-- Instruction --
For the string "both", count the lines in the records below that contain it. Answer with that number alone.

Stored data entries:
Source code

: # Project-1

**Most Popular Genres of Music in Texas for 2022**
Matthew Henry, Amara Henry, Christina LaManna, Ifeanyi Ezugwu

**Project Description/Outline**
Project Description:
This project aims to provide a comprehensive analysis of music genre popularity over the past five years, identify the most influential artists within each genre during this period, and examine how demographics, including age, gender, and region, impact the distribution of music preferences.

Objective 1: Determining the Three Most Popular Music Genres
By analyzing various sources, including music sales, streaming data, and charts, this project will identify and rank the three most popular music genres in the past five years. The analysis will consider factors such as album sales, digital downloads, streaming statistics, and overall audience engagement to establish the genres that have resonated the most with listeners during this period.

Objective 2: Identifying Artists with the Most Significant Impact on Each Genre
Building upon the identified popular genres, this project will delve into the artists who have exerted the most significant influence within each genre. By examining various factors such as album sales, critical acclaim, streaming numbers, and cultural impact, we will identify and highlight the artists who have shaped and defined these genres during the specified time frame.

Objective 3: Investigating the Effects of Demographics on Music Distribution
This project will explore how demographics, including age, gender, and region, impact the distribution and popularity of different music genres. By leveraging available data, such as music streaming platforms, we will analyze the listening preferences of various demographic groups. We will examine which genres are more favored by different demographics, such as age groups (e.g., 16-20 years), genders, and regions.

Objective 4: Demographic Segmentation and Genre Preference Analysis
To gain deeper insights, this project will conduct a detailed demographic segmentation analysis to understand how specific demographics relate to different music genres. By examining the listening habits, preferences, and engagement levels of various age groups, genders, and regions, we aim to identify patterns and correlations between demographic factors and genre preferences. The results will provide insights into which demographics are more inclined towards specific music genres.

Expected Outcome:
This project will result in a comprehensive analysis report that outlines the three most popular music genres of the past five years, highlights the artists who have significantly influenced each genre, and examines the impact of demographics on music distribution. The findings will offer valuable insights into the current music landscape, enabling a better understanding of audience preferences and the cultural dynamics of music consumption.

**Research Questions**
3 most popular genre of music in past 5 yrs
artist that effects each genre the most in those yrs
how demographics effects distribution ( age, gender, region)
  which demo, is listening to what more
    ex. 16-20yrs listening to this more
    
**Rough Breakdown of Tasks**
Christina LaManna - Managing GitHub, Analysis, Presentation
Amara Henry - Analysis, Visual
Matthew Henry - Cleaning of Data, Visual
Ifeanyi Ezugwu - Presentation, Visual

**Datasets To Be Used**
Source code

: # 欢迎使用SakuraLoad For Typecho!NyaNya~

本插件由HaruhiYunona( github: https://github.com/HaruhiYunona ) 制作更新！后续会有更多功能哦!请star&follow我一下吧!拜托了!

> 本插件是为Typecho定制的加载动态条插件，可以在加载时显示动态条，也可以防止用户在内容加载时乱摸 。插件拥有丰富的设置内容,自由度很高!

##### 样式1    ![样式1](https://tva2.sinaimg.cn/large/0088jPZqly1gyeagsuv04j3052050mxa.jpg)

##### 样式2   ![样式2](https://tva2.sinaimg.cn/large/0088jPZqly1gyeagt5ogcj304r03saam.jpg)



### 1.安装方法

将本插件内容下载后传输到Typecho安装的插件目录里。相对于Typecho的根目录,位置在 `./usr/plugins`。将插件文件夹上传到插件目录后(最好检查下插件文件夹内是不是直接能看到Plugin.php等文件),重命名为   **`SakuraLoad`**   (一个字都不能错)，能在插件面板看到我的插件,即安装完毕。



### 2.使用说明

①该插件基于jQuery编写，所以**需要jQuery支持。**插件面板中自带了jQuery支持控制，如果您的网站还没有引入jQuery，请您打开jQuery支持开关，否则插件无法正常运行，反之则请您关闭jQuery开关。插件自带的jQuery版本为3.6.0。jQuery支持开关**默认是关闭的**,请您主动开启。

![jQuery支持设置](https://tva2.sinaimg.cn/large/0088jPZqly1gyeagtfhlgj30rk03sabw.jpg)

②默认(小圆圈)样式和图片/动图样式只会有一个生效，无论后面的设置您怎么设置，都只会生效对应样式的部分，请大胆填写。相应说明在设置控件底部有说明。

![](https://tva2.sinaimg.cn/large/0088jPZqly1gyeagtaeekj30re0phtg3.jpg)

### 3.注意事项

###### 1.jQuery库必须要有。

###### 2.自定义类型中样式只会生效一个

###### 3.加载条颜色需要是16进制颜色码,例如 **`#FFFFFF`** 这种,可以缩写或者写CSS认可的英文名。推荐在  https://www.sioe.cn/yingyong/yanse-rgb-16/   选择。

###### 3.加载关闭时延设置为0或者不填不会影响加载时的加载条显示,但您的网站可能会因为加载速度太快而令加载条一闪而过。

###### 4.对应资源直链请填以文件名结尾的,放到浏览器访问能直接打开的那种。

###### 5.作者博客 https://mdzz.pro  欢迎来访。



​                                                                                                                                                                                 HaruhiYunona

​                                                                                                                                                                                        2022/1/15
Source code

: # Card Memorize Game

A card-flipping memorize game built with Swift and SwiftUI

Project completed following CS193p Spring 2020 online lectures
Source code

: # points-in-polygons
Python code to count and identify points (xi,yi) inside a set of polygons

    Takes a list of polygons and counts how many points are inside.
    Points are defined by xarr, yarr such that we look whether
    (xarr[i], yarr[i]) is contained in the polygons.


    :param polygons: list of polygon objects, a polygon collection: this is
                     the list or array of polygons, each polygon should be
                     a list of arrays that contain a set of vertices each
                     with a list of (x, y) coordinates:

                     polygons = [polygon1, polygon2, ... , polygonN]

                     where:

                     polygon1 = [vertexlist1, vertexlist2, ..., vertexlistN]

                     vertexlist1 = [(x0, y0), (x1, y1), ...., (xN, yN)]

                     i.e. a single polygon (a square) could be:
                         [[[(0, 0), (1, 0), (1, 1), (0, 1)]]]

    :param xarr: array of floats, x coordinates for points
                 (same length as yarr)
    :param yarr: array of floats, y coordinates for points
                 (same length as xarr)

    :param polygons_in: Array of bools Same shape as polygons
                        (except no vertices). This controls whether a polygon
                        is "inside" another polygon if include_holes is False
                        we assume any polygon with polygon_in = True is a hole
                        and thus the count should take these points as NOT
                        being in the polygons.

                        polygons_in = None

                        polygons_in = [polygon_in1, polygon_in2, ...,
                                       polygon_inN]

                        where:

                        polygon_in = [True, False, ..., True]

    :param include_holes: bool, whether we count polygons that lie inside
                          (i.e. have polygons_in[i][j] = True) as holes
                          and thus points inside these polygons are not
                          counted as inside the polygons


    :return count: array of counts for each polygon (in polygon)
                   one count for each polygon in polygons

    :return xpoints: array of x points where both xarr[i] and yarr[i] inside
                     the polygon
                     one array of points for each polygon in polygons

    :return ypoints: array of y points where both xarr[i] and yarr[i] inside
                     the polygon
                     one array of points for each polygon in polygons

-- Task solution --
2